Понятное дело, я ухватился за последнюю соломинку, узнав, будто аборигены Австралии приостанавливают течение болезни, используя яд тайпана, необычайно ядовитой змеи. Даже кобра уступает тайпану.
Мы распродали имущество и отправились в Канберру, а оттуда – в Маккай. Разыскали знахаря, но он оказался шарлатаном…
Я прожил целый год в Австралии, не замечая ничего, кроме каменистого кладбища, возле которого шумели голубые эвкалипты. Наконец, я опомнился и стал собираться в Европу. У меня были уже необходимые визы, когда я прочел в газете обращение адмирала Такибае к деятелям культуры. Его превосходительство не обещал особых льгот и компенсаций, и тем не менее я тотчас решил принять предложение. Во-первых, отправляясь на Атенаиту, я оставался поблизости от Анны-Марии. Во-вторых, возвращаясь к писательскому ярму, мог рассчитывать на то, чтобы как-то унять свою боль. В-третьих, пора было сказать правду о людях своего времени с их унылым весельем и бесстыжей погоней за деньгами и властью. Смерть Анны-Марии многое изменила. Я постарел и полевел в своих убеждениях, хотя, как и прежде, не принимал лозунгов ни одной из партий…
В тропиках вечер переходит в ночь без проволочек. Наблюдая с галереи закат, я подумал, что поэту в Океании гораздо сложнее, чем поэту в средних широтах. Там восход и закат длятся одинаково долго. Томительные минуты гибели или нарождения света пробуждают в душе много волнений и много возвышенных слов…
В сумерках я не рискнул бродить по незнакомому городу – решил привести в порядок мысли перед встречей с Такибае. Сбывалось злое пророчество Куины: время на Атенаите, действительно, приобретало чуждый мне смысл – как бы теряло в ценности…
У Хуана Арреолы есть новелла о торопливых людях, которых никуда не везут, и мелькание пейзажей за окнами вагона, и объявляемые станции, мимо которых будто бы проносится экспресс, – все фикция, все обман. И люди, может быть, лучшие из них, пережив разочарования, под конец тихо оседлают в пустынной сельве…
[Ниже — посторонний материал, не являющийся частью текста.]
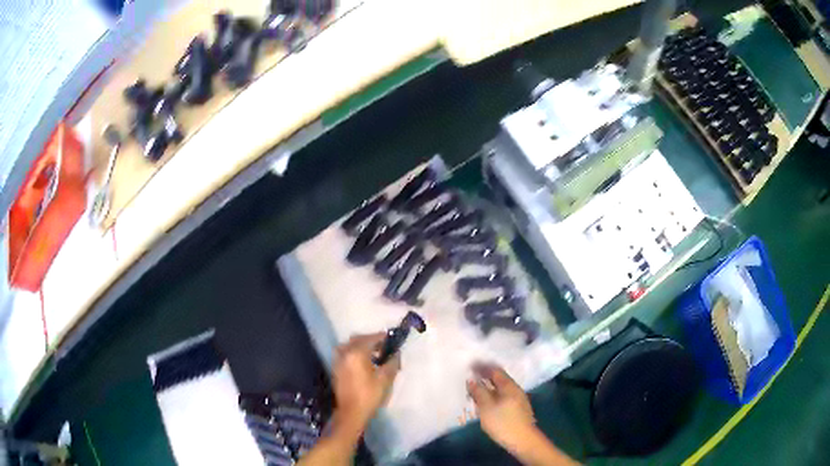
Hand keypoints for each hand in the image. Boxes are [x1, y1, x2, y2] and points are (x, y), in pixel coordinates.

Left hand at [331, 333, 400, 438]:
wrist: (351, 412)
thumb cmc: (369, 395)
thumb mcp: (385, 379)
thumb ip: (392, 363)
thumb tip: (396, 353)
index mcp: (356, 353)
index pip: (370, 338)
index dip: (382, 337)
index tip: (392, 338)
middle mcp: (345, 353)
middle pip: (358, 339)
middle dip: (371, 339)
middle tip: (383, 345)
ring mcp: (338, 360)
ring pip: (349, 345)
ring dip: (361, 345)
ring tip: (373, 353)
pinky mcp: (336, 368)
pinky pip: (344, 353)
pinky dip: (353, 352)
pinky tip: (362, 361)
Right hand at [467, 364, 536, 451]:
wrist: (523, 440)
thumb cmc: (503, 422)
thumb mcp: (486, 407)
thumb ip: (479, 392)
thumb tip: (472, 379)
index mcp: (508, 386)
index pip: (495, 370)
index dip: (482, 367)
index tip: (470, 366)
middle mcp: (515, 389)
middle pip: (499, 378)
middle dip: (485, 377)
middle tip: (471, 379)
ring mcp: (518, 399)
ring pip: (501, 388)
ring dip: (489, 387)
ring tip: (476, 391)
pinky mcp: (518, 408)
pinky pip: (503, 396)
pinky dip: (493, 395)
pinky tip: (487, 402)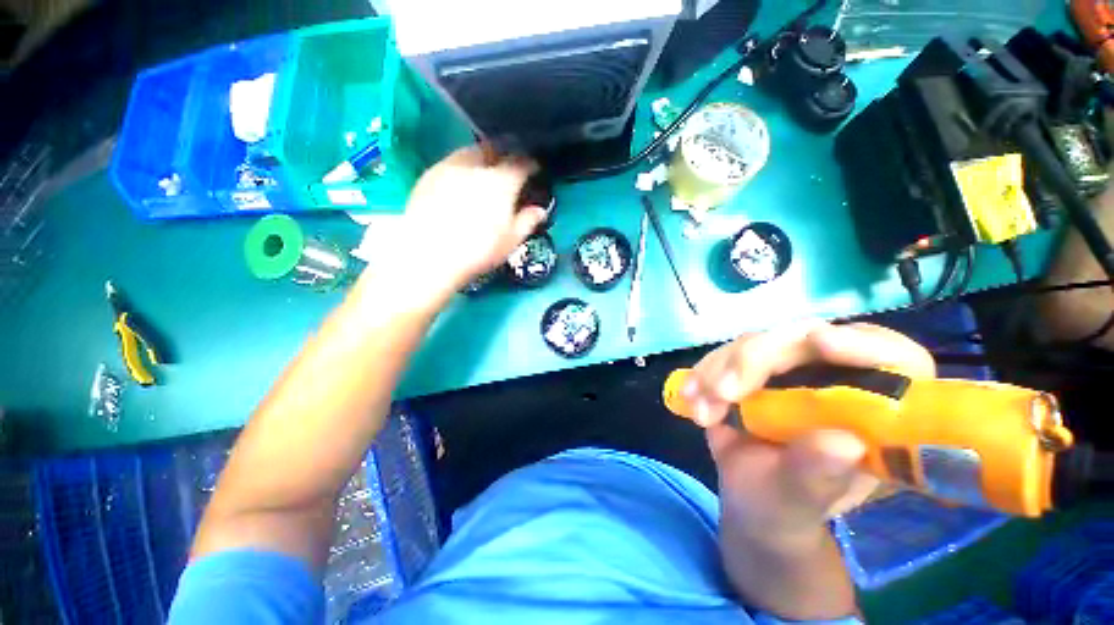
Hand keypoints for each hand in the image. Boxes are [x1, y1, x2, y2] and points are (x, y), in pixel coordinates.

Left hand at [394, 146, 547, 291]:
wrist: (429, 253)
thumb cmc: (478, 249)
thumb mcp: (511, 241)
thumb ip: (527, 221)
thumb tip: (540, 210)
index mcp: (502, 182)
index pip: (522, 162)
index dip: (531, 164)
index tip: (535, 169)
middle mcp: (477, 166)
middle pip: (495, 149)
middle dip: (505, 154)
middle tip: (509, 166)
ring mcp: (450, 166)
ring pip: (471, 151)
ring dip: (483, 157)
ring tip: (485, 170)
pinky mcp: (429, 174)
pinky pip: (452, 162)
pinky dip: (462, 166)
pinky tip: (461, 182)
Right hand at [681, 321, 934, 550]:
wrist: (746, 498)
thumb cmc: (786, 507)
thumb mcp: (803, 501)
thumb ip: (819, 476)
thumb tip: (841, 443)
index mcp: (874, 409)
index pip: (892, 358)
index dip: (863, 344)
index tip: (820, 343)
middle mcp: (832, 377)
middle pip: (802, 338)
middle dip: (756, 360)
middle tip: (724, 393)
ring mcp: (786, 368)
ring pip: (754, 343)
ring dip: (719, 370)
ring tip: (702, 411)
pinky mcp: (748, 368)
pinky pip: (723, 356)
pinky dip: (702, 373)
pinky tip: (690, 398)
Если разобраться, и я был одним из миллиардов пассажиров, которых никуда не везли, и станции, пробежавшие передо мной, ничего не изменили, а стало быть, тоже были вымыслом…
Офицер-меланезиец пропустил меня в кабинет, где я не увидел ничего примечательного, разве что государственный флаг во всю стену да плакат у распахнутого окна. Крупные четкие буквы раздражали глаза: «И тот, кто хвалит, и тот, кто поносит тебя, – твой враг. Но с тем, кто сочетает похвалы и поношения, держи ухо особенно востро!» Меня смутило изречение, хотя его цель в том и состояла, чтобы ошеломить, сбить с толку.
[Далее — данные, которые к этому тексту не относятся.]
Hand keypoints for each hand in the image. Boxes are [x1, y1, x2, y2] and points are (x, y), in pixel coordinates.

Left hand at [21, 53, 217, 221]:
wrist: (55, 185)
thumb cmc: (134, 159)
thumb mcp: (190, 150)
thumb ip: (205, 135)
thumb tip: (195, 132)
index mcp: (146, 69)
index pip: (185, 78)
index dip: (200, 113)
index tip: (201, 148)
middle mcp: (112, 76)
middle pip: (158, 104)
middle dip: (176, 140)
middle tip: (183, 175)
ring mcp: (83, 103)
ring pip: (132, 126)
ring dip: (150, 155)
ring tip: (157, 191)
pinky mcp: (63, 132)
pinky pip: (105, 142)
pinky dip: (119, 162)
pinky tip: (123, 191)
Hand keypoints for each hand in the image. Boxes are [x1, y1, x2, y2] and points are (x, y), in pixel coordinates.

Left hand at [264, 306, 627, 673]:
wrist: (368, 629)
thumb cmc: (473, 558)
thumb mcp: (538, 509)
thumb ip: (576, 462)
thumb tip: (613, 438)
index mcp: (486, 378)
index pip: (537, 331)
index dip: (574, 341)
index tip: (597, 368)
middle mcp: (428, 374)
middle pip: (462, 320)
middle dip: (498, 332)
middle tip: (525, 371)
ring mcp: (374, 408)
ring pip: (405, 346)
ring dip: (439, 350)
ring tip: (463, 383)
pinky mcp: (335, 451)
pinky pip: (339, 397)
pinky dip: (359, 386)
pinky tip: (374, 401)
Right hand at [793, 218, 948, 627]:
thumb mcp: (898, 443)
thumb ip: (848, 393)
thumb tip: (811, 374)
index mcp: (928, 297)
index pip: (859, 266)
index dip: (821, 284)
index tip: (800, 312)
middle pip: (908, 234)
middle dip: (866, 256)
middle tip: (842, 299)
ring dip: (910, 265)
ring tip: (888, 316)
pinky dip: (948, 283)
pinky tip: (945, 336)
Пока я раздумывал над столь необычным гостеприимством, в кабинет вошел сам адмирал. Это был среднего роста меланезиец, пожалуй, уже с некоторой примесью европейской крови. Лицо удлиненное и губы тоньше, нежели у типичного меланезийца. Самое примечательное крылось в его глазах: в продолжение беседы я не мог отделаться от впечатления, что глаза у адмирала с двойными зрачками.